» **About this task**:
Return each line of the records below that contains the word "linejoin".

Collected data
════════════════

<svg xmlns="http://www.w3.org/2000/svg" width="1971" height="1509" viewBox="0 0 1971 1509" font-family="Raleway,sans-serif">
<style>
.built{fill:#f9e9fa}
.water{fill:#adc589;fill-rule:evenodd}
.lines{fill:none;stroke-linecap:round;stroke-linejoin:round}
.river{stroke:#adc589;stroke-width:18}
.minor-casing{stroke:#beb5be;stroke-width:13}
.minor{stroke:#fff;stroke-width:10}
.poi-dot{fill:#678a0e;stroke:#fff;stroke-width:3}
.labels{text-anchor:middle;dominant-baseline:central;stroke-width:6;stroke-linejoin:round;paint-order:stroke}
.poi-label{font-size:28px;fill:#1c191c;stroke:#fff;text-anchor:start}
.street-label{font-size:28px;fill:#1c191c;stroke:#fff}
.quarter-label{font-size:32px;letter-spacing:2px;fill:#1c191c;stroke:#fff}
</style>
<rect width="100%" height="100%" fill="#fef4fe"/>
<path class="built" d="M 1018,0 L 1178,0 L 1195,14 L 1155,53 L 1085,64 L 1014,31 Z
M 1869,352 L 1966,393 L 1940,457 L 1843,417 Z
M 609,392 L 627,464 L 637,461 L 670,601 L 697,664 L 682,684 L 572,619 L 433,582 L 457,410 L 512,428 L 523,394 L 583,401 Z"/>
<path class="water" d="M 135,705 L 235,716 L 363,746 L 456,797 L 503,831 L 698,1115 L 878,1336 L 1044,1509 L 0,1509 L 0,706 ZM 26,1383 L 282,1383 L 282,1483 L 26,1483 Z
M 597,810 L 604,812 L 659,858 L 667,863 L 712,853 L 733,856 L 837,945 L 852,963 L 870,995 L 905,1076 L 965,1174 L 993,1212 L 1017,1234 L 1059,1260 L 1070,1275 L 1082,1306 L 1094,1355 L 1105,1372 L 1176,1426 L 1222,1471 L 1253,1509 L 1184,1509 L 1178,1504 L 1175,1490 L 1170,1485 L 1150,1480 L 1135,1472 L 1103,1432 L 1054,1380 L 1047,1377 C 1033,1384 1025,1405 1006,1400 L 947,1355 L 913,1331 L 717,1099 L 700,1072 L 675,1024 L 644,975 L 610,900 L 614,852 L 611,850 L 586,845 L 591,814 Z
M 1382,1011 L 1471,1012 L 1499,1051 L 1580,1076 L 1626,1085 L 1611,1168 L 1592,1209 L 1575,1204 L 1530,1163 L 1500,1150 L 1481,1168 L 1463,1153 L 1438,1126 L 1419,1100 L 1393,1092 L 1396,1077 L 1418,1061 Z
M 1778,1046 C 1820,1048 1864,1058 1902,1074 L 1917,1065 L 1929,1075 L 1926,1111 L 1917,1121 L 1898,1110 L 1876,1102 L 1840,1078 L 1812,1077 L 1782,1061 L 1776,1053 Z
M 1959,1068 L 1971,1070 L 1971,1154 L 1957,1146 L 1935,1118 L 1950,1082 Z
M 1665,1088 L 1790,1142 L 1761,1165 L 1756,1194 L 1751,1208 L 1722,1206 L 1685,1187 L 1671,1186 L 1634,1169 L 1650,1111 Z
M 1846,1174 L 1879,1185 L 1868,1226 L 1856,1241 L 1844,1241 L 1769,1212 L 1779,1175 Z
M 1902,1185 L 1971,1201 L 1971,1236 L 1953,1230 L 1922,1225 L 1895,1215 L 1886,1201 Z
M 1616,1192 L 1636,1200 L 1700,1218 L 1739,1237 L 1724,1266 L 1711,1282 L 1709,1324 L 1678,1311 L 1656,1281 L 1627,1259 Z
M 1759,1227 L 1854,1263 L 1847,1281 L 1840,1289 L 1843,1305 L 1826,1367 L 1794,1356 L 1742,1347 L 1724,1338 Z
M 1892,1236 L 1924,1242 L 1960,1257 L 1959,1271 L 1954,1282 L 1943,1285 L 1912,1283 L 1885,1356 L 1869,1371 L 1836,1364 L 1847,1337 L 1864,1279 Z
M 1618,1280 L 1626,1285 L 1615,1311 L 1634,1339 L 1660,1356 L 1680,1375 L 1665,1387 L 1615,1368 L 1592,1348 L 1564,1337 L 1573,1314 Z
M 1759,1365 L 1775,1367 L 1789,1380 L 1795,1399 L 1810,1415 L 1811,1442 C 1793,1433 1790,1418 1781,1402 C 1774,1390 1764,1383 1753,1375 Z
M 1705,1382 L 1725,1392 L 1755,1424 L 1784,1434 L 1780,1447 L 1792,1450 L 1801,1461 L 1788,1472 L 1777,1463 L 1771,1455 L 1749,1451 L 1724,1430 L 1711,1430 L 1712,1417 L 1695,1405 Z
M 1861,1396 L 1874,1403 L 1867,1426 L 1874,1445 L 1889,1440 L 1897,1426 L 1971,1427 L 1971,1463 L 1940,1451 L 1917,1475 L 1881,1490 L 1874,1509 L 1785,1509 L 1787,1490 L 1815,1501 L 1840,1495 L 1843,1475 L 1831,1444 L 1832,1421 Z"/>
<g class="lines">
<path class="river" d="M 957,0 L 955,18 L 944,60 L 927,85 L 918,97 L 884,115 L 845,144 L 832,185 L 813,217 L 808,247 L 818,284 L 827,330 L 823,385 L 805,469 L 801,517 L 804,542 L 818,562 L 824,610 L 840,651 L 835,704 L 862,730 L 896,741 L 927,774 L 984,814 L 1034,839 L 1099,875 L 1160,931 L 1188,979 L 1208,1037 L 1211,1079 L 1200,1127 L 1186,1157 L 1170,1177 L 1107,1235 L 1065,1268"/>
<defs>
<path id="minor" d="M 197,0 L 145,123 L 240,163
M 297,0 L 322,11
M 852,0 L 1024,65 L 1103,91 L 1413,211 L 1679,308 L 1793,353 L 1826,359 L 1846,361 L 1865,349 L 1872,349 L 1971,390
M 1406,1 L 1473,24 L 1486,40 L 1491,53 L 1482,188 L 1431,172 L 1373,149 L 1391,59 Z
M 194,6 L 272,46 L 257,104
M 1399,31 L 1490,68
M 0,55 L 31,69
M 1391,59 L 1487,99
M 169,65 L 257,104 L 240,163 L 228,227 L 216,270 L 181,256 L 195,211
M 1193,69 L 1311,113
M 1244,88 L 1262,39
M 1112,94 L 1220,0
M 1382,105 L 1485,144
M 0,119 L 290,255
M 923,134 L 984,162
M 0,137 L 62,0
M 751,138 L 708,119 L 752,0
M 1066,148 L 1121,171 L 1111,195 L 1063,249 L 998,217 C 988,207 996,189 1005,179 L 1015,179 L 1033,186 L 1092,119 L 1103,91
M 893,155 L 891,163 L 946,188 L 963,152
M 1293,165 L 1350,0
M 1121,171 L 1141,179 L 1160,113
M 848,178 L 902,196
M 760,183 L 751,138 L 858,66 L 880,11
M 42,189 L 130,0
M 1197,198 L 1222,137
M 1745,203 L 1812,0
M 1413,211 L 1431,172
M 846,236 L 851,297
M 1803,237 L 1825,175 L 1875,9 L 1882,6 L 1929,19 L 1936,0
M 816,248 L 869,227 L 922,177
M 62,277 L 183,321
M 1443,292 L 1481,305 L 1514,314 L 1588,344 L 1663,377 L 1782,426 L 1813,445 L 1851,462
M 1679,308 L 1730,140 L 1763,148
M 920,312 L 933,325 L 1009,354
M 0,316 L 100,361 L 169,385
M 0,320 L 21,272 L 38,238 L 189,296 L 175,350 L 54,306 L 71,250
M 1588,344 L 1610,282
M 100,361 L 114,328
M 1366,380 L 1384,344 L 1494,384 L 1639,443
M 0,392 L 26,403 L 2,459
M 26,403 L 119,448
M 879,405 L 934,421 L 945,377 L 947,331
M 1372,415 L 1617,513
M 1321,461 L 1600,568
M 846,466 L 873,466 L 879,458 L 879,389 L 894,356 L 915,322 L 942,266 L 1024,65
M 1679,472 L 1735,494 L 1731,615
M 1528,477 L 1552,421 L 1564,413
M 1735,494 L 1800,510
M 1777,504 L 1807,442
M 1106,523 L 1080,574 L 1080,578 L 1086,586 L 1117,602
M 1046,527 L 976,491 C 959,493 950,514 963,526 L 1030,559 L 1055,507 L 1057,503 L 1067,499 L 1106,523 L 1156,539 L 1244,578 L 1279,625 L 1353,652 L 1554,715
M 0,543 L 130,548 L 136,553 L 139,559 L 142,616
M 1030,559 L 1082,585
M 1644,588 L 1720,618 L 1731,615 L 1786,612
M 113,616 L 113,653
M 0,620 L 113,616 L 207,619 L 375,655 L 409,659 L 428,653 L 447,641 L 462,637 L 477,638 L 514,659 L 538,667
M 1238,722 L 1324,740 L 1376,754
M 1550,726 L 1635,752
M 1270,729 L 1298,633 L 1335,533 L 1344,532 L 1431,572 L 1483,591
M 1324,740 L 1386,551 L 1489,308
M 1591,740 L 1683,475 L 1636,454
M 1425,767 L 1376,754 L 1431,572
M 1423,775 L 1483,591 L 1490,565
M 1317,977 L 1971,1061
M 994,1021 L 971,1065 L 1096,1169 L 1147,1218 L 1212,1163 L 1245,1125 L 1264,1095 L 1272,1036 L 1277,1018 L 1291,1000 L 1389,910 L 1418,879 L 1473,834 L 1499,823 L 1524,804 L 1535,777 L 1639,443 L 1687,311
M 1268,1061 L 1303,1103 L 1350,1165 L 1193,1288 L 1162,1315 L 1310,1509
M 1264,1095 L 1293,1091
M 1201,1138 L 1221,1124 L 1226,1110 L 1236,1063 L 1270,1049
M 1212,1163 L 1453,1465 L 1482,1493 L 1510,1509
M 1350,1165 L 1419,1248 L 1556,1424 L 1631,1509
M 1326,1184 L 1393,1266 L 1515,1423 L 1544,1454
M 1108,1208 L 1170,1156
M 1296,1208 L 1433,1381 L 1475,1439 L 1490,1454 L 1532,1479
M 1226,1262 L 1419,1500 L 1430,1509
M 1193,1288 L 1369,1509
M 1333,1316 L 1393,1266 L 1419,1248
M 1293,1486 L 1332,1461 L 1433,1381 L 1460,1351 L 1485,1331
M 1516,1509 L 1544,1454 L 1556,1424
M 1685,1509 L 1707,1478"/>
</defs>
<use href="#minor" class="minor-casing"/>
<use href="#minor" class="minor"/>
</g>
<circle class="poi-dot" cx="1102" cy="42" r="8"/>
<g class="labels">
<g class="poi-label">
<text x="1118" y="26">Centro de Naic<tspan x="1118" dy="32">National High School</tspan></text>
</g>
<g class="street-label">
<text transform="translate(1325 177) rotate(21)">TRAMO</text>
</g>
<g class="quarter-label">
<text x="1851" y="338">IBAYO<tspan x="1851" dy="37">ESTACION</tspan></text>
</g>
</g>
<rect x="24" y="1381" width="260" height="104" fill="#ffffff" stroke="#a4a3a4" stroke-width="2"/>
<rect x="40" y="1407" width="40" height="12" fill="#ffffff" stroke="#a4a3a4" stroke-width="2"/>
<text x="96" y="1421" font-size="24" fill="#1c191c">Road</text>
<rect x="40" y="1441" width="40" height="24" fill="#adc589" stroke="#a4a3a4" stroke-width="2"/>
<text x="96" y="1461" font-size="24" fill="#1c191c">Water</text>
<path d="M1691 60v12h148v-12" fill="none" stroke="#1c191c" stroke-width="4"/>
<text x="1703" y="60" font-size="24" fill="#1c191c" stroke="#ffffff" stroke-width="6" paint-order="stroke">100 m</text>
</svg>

════════════════

» **Response area**:
.lines{fill:none;stroke-linecap:round;stroke-linejoin:round}
.labels{text-anchor:middle;dominant-baseline:central;stroke-width:6;stroke-linejoin:round;paint-order:stroke}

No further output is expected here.